This morning, I scrape egg off of a blue and white plate.
I overhear a pastor, Tim Keller, speaking about work in a sermon video. I wipe my hands on the dish towel and strain to hear.
Keller says, “Work is rearranging the raw material of a particular domain for the flourishing of everyone.”
I think about what “raw materials” make up this day.
So far, my raw materials are dirty dishes. Later, I rearrange letters to make words and then rearrange words to make sentences. Now, I position red peppers in a pan to roast for dinner. At 6:30, I’ll open the front door and welcome the children for neighborhood fitness group.
I also have the raw emotions of fear about my sick friend and sadness for the Japanese.
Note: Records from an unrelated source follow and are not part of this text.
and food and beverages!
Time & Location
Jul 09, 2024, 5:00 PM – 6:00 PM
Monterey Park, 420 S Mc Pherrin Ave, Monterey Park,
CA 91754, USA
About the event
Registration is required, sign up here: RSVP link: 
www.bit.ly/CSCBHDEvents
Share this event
I take the feelings and do the work of prayer.
Suddenly, I look at my work in new ways. Cleaning the kitchen, teaching grammar, making dinner, praying, and then hosting the neighborhood fitness group tonight all represent ways I rearrange raw material into new positions for flourishing.
And if what I’m doing doesn’t contribute to our flourishing, then it’s not the kind of work I want. I think of Proverbs 14: “The wise woman builds her house, but with her own hands the foolish one tears hers down.” I want to be the kind of person who rearranges whatever she’s been given today to allow everyone (including myself) to flourish.
Living with flair is a kind of rearranging: We rearrange our circumstances, turn them towards the light, and find the good, the beautiful, and the hopeful.
Journal: How does my work advance our flourishing?